Meine Frage also an jemanden, der vielleicht diese Erfahrung teilt und weiter fortgeschritten ist als ich mit dem „Modifications Management“…

Da gibt es Change Management, die tatsächliche Änderung. Hierbei vor allem interessant ist die psychologische Komponente, denn jede noch so wichtige/richtige Änderung scheitert, wenn sich Beteiligte auf den Schlips getreten fühlen und sabotieren.
Das ist aber glaube ich nicht die Frage.

Ansonsten gibt es Prozess Governance. Hier könnte ich viel erzählen, aber generell sind Themen, die für Dich von Interesse sein könnten wohl mehr in Richtung Demand Management (Anforderungsmanagement/-steuerung), Lasten-/Pflichtenhefte, Revenue Assurance, Controlling und dergleichen.

Wie lassen sich solche Aenderungen (die recht haeufig vorkommen und bei einer ganzen Reihe von Projekten) effizient und sicher beherrschen?

Primär durch Standardisierung und Qualitätsmanagement. Würde ich behaupten, aber eventuell ist das nur meine Brille, denn damit verdiene ich meinen Lebensunterhalt ^^

Bis jetzt … keine richtige Dokumentation … die eine oder andere Anfrage verloren … nicht berechnet… Chaos!

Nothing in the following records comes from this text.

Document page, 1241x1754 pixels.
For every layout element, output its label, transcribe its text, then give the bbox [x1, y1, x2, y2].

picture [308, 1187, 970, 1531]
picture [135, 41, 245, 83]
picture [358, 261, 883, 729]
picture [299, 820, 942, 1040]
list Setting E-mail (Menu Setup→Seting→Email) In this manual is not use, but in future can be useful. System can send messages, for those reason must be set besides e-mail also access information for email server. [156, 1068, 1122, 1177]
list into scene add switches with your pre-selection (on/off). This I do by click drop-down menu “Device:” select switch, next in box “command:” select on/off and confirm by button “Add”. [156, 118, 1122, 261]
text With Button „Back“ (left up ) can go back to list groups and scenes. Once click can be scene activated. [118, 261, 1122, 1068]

Das geht auch nicht so einfach umzustellen. Ein guter Weg, den man bestreiten kann, ist hier die DIN EN ISO, allerdings nicht als Weg zum Zertifikat, sondern als „gelebter Prozess“!
Aus eigener Erfahrung: Wenn man das Ganze gut plant und kompetente Beratung nutzt, ist man in 3 Monaten schon ein ganzes Stück weiter :wink:

Wer kann mir entweder direkt Tipps fuer eine treffliche Organisation geben oder mir auch Quellen nennen, an denen man sich gezielt belesen kann?

Das würde dann bei W-W-W sehr schnell in den Rahmen von untersagten kommerziellen Hinweisen fallen, aber ich denke mit Google zu meinen Begriffen kommst Du schon einen Schritt weiter.

Hoffe, ein paar Anregungen gegeben zu haben.
Sonst einfach noch mal nachhaken, denn das Thema ist VIEL zu weit gefächert, um es mit ein paar Begriffen erschlagen zu können.